Insensibilidade do andar de cima

18/04/2020 12:00

  Ao percorrermos o histórico da república ao longo desses malfadados 130 anos, é possível detectar uma sinistra coerência em matéria de ignorar os reais interesses do País. A principal falha, ao longo de mais de um século, foi o descaso com a educação pública de qualidade em tempo integral, fundamental no combate à desigualdade social. O desprezo pela população de origem africana e mestiça evidenciou-se, desde o início do regime, na proposta de embranquecer a população para que o Brasil avançasse nos planos econômico, social e civilizatório. Inacreditável!

 Ainda hoje, os podres poderes republicanos, sempre que podem, dão o ar de sua (des)graça. Acompanhemos as últimas peripécias.

 Diante da pandemia do coronavírus, era de se esperar que todos dessem sua cota de sacrifício tanto no setor privado quanto no público. Mas não foi isso que aconteceu. Um exemplo gritante foi a proposta do Partido Novo para que os recursos de R$ 2 bilhões dos Fundos Partidário e Eleitoral fossem destinados ao combate do coronavírus. Diferentemente do setor privado, que já doou 2 bilhões, valor recorde que surpreendeu inclusive à associação que monitora doações no Brasil, Rodrigo Maia, presidente da câmara, sequer colocou a proposta do Novo em votação. Malandramente, a fim de evitar constrangimentos a seus pares, impediu desse modo a revelação de seus nomes, e lhes garantiu a gorda verba.  

       Mas o congresso não parou por aí em matéria de irresponsabilidade. Rodrigo Maia, atento aos reclamos dos governadores, quer abrir as torneiras a ponto de sugerir ajuda aos governos estaduais em valor bem  acima do proposto pelo Ministério da Economia. Este não é mesquinho, apenas se preocupa com a desorganização das contas públicas e even-tual surto inflacionário que vai doer muito mais nos menos protegidos.  

Outra faceta do setor público é que ele é intocável na hora de fazer sacrifícios. Não estou me  referindo aos funcionários que estão na linha de frente dos hospitais públicos no combate ao vírus, mas à alta burocracia do serviço público. A proposta de reduzir seus salários, mesmo que por um período de alguns meses, foi descartada. Deputados e senadores fizeram ouvidos moucos. Alergia a dar bons exemplos.

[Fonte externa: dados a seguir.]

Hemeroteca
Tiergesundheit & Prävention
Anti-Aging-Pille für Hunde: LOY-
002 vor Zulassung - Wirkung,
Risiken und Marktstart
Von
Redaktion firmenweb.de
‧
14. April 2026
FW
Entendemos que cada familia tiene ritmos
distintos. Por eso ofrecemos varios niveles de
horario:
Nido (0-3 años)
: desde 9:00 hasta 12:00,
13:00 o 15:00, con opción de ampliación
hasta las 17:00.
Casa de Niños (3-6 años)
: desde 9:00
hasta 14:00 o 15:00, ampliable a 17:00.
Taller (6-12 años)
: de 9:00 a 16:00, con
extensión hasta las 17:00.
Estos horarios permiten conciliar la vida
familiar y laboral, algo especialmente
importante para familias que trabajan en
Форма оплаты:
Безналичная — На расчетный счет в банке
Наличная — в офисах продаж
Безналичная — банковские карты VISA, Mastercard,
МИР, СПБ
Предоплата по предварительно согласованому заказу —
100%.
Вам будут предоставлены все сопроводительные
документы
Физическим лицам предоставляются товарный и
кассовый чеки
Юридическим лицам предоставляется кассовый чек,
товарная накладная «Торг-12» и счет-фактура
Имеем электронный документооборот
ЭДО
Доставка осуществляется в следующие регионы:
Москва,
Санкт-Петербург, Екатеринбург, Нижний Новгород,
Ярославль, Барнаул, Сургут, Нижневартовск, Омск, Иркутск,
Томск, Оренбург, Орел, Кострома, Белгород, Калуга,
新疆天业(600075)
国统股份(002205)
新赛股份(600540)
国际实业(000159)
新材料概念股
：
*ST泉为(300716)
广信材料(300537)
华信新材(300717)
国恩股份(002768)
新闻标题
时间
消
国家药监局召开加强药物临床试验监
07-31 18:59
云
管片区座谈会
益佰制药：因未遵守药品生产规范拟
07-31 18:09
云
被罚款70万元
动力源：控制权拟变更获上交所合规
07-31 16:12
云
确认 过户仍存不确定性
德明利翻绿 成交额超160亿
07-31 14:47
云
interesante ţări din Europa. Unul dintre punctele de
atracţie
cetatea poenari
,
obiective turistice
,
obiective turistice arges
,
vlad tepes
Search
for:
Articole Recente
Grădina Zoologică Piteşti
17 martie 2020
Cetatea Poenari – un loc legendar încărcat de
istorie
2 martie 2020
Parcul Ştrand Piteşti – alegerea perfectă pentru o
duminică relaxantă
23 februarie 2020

O Judiciário, por sua vez, fez a mesma coisa. O STF, em decisão absurda, alguns meses atrás, nos informou, por 6 a 5, que no Brasil existem dois tipos de cidadãos: os do setor privado, que podem ser despedidos (renda zero), e os do setor público, que não podem sequer ter  redução proporcional de salário e jornada mesmo sem perder seus empregos. O brutal alívio que os estados e municípios teriam em sua capacidade de fazer o ajuste em suas contas não foi ignorado.   

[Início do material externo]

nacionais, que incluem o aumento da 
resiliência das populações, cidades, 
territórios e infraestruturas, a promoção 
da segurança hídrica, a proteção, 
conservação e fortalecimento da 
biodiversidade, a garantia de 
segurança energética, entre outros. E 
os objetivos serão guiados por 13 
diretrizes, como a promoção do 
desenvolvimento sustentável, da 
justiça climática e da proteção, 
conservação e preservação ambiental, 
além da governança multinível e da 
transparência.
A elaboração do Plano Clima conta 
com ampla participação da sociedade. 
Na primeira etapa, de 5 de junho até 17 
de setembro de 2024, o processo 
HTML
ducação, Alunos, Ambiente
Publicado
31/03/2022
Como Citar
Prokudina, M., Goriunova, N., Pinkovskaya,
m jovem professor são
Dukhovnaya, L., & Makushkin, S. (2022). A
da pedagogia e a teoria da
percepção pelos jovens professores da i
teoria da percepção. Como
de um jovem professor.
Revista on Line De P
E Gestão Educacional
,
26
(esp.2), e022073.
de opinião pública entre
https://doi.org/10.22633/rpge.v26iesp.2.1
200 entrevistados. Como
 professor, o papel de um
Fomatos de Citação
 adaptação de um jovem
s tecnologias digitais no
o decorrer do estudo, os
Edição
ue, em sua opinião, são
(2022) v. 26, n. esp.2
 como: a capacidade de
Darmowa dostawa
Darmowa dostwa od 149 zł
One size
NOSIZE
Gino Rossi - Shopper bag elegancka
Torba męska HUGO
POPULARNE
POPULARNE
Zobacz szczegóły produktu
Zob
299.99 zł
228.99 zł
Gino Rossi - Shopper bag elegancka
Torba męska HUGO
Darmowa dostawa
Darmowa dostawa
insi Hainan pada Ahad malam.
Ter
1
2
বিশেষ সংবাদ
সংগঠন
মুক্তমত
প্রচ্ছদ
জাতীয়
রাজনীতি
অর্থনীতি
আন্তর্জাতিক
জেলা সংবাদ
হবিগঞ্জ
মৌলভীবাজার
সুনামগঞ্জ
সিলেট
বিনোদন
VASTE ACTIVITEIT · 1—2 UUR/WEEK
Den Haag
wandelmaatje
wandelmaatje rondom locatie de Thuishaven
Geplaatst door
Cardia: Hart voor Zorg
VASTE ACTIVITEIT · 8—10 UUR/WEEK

Estudo técnico da FIRJAN, publicado no Globo, em 13.4.2020, mostra a insanidade da decisão apertada de 6 a 5 do STF. O exemplo do Estado do Rio reflete a situação dos demais estados. O PIB será negativo, com redução de 4,9%, em 2020, e as despesas com pessoal podem saltar de 66 para 84% de 2019 para 2020, muito acima do limite legal de 65%. Reduzir salários e jornadas proporcionalmente ajudaria para valer.    

Lewandovski, sempre ele, criou cruel insegurança jurídica ao exigir a intermediação (onerosíssima!) dos sindicatos laborais nas negociações diretas entre empregados e empregadores para redução proporcional de salários e jornadas sem dispensa. Ele abriu as portas para o desemprego em massa. Que o pleno do STF corrija essa loucura!

A grande mídia pouco fala, e por vezes se omite mesmo, a respeito dessa questão do corte de despesas no setor público. A reconstrução da economia no futuro poderá nos custar o dobro do que precisaria.